Zu erledigen
1 – An welchem Tag hat A das Fahrzeug laut dem Textauszug zum Verkehrsunfall verkauft?
2 – Nenne alle Datumsangaben, die im Textauszug zum Verkehrsunfall vorkommen.
3 – Gib aus dem Textauszug zum Verkehrsunfall den Abschnitt wortgetreu wieder, der mit „Der Bundesgerichtshof hatte“ anfängt und sich bis einschließlich „Verkehrsunfall zu entscheiden.“ erstreckt.

Gezeigter Textauszug
● ● ● ● ● ● ●

Der Bundesgerichtshof hatte in einem Urteil vom 23. November 2010 (VI ZR 35/10) wieder einmal über einen Streit bezüglich des Schadens nach einem Verkehrsunfall zu entscheiden.
Sachverhalt (umformuliert und vereinfacht)
Der Unfallgeschädigte A macht gegen den Beklagten B Schadensersatz aus einem Verkehrsunfall vom 25. Mai 2008 geltend, bei dem das Kraftfahrzeug des Klägers beschädigt wurde. Die volle Haftung des B ist dem Grunde nach unstreitig. Nach einem von A eingeholten Sachverständigengutachten belief sich der Wiederbeschaffungswert des Fahrzeugs auf 39. 000 € brutto (32. 733, 10 € netto), der Restwert auf 18. 000 € und die geschätzten Reparaturkosten auf 23. 549, 54 € brutto (19. 789, 35 € netto). A reparierte das Fahrzeug danach in Eigenregie und veräußerte dann das Fahrzeug am 15. Oktober 2008 zu einem Preis von 32.000 Euro. A verlangt nun von B die fiktive Regulierung in Höhe der vom Sachverständigen geschätzten Reparaturkosten. B hält dem entgegen, dass der A den Wagen noch vor Ablauf der 6-Monats-Frist veräußert habe. Deshalb könne A von ihm nicht die fiktiven Reparaturkosten verlangen. A hält dem entgegen, dass die geschätzten Reparaturkosten von 19,789,35 Euro noch unter dem Wiederbeschaffungsaufwand von 21.000 Euro liege und er deshalb sehr wohl die Reparaturkosten in dieser Höhe geltend machen könne.

● ● ● ● ● ● ●

Gezeigte Daten
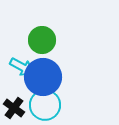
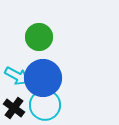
green circle: moved 3 px left, 3 px up
cyan arrow: moved 5 px left, 9 px down
blue circle: moved 1 px down
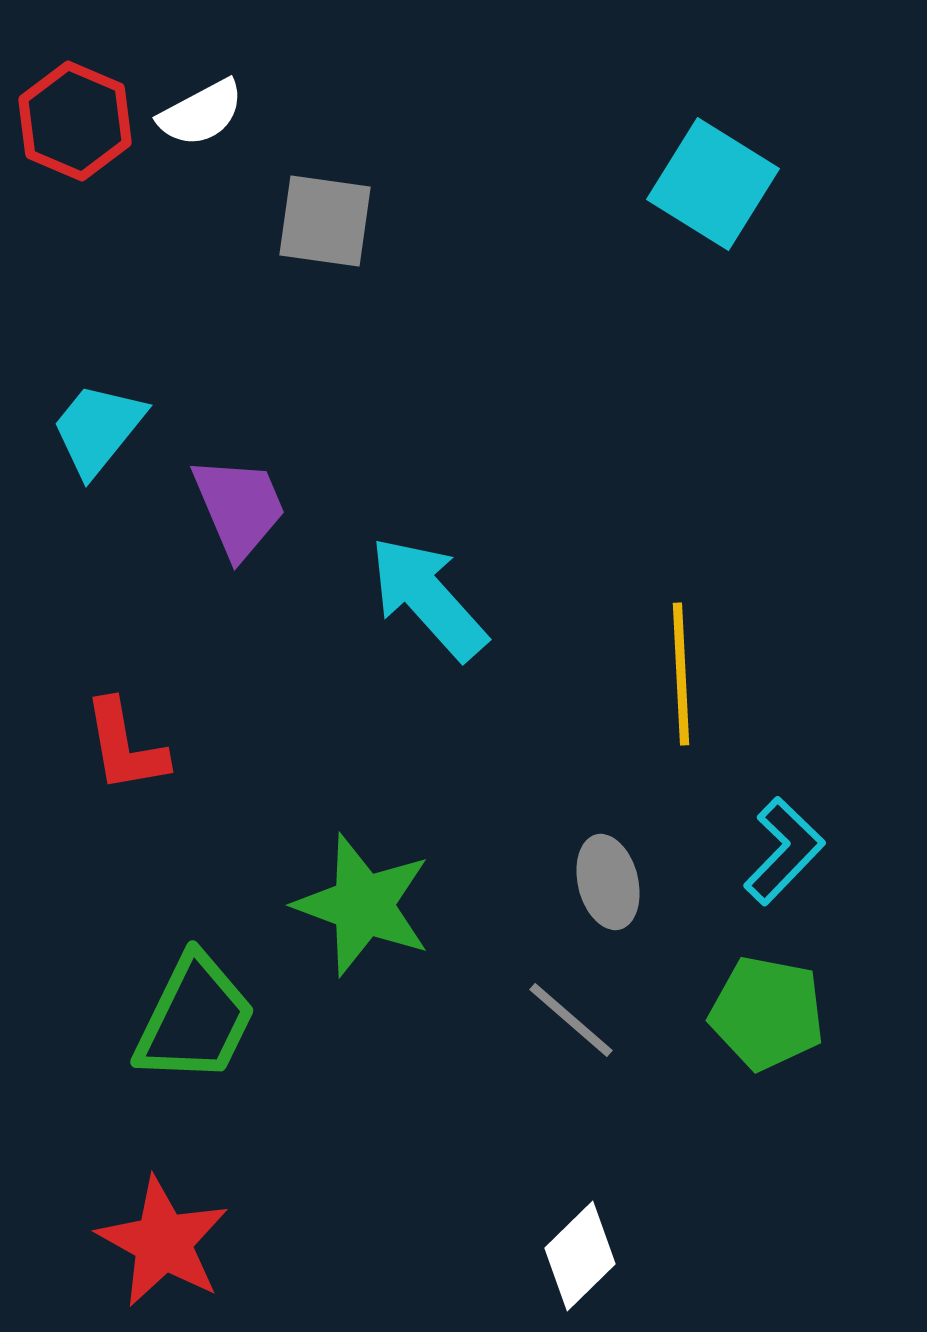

● ● ● ● ● ● ●

Gelöste Aufgaben
1 – Am 15. Oktober 2008.

2 – 23. November 2010, 25. Mai 2008, 15. Oktober 2008

3 –
Der Bundesgerichtshof hatte in einem Urteil vom 23. November 2010 (VI ZR 35/10) wieder einmal über einen Streit bezüglich des Schadens nach einem Verkehrsunfall zu entscheiden.